Lorsque Lully dressa son orchestre, il en fit le premier de l'Europe pour la discipline et le rythme. Il fit travailler lui-même les chanteurs, les danseurs, et régla tout dans son théâtre jusqu'au plus petit détail.
Cette volonté organisatrice se manifeste également dans son œuvre. Le musicien qu'est Lully nous apparaît surtout comme une intelligence très ferme : il suit un système de composition très étroitement défini, se laisse peu de liberté dans l'inspiration et donne une part restreinte au sentiment.

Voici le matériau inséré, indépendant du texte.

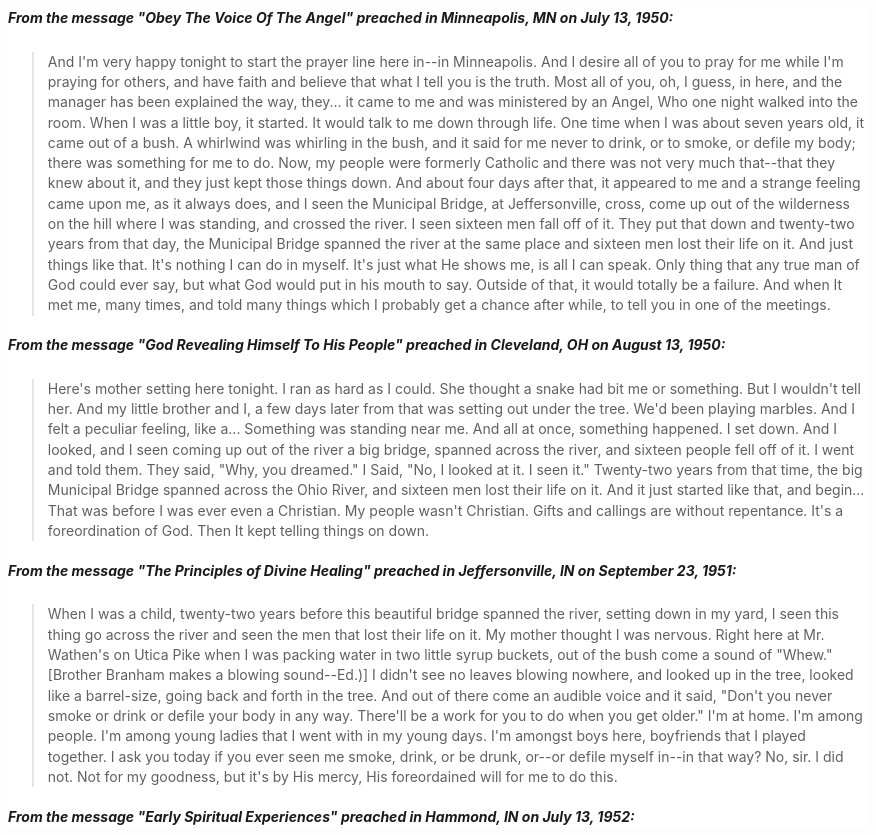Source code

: ##### From the message "Obey The Voice Of The Angel" preached in Minneapolis, MN on July 13, 1950:

>And I'm very happy tonight to start the prayer line here in--in Minneapolis. And I desire all of you to pray for me while I'm praying for others, and have faith and believe that what I tell you is the truth. Most all of you, oh, I guess, in here, and the manager has been explained the way, they... it came to me and was ministered by an Angel, Who one night walked into the room. When I was a little boy, it started. It would talk to me down through life.  One time when I was about seven years old, it came out of a bush. A whirlwind was whirling in the bush, and it said for me never to drink, or to smoke, or defile my body; there was something for me to do.  Now, my people were formerly Catholic and there was not very much that--that they knew about it, and they just kept those things down.  And about four days after that, it appeared to me and a strange feeling came upon me, as it always does, and I seen the Municipal Bridge, at Jeffersonville, cross, come up out of the wilderness on the hill where I was standing, and crossed the river. I seen sixteen men fall off of it. They put that down and twenty-two years from that day, the Municipal Bridge spanned the river at the same place and sixteen men lost their life on it. And just things like that.  It's nothing I can do in myself. It's just what He shows me, is all I can speak. Only thing that any true man of God could ever say, but what God would put in his mouth to say. Outside of that, it would totally be a failure. And when It met me, many times, and told many things which I probably get a chance after while, to tell you in one of the meetings. 

##### From the message "God Revealing Himself To His People" preached in Cleveland, OH on August 13, 1950:

> Here's mother setting here tonight. I ran as hard as I could. She thought a snake had bit me or something. But I wouldn't tell her.  And my little brother and I, a few days later from that was setting out under the tree. We'd been playing marbles. And I felt a peculiar feeling, like a... Something was standing near me. And all at once, something happened. I set down. And I looked, and I seen coming up out of the river a big bridge, spanned across the river, and sixteen people fell off of it.  I went and told them. They said, "Why, you dreamed."  I Said, "No, I looked at it. I seen it."  Twenty-two years from that time, the big Municipal Bridge spanned across the Ohio River, and sixteen men lost their life on it.  And it just started like that, and begin... That was before I was ever even a Christian. My people wasn't Christian. Gifts and callings are without repentance. It's a foreordination of God. Then It kept telling things on down.

##### From the message "The Principles of Divine Healing" preached in Jeffersonville, IN on September 23, 1951:

> When I was a child, twenty-two years before this beautiful bridge spanned the river, setting down in my yard, I seen this thing go across the river and seen the men that lost their life on it. My mother thought I was nervous.  Right here at Mr. Wathen's on Utica Pike when I was packing water in two little syrup buckets, out of the bush come a sound of "Whew." \[Brother Branham makes a blowing sound--Ed.)\] I didn't see no leaves blowing nowhere, and looked up in the tree, looked like a barrel-size, going back and forth in the tree. And out of there come an audible voice and it said, "Don't you never smoke or drink or defile your body in any way. There'll be a work for you to do when you get older."  I'm at home. I'm among people. I'm among young ladies that I went with in my young days. I'm amongst boys here, boyfriends that I played together. I ask you today if you ever seen me smoke, drink, or be drunk, or--or defile myself in--in that way? No, sir. I did not. Not for my goodness, but it's by His mercy, His foreordained will for me to do this. 

##### From the message "Early Spiritual Experiences" preached in Hammond, IN on July 13, 1952:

Lecerf de La Viéville nous dit que Lully « allait se former sur les tons de la Champmeslé ». Son souci principal est, en effet, d'imiter autant que possible dans son chant la déclamation des grands acteurs du XVIIe siècle, qui s'appliquaient surtout à respecter scrupuleusement la prosodie. Aussi Lully a-t-il soin, non seulement de placer toujours une note longue sur une syllabe accentuée, une note courte sur une syllabe non accentuée, mais encore de marquer un arrêt à la césure et à la rime.
L'expression du sentiment est souvent faible chez Lully. Les plus heureux effets à ce point de vue sont tirés de la notation attentive des accents passionnés du discours, non de l'invention d'une ligne mélodique émouvante par elle-même. Mais, dans les moments les plus pathétiques, son chant se contente souvent d'être gracieux, et surtout noble et symétrique. Ici les traditions du ballet exercent une influence sur sa musique : les formes carrées et nettement rythmées de la danse se retrouvent partout dans ses airs.
Mais où Lully excelle, c'est dans la musique descriptive : et c'est encore le fait d'un artiste plutôt intellectuel. Son air du sommeil dans Armide, par exemple, est un pur chef-d'œuvre. Cependant Lully n'est pas coloriste : il n'a que le dessin. Il ne s'intéresse pas au détail de l'harmonisation et de l'orchestration. La partie de chant une fois trouvée, le reste n'est que du remplissage ; il écrit la basse et la fait réaliser par ses élèves. En cela, du reste, il est bien de son temps. Il lui suffit d'avoir constitué une fois pour toutes en un système bien défini les éléments de son harmonisation et de son orchestration.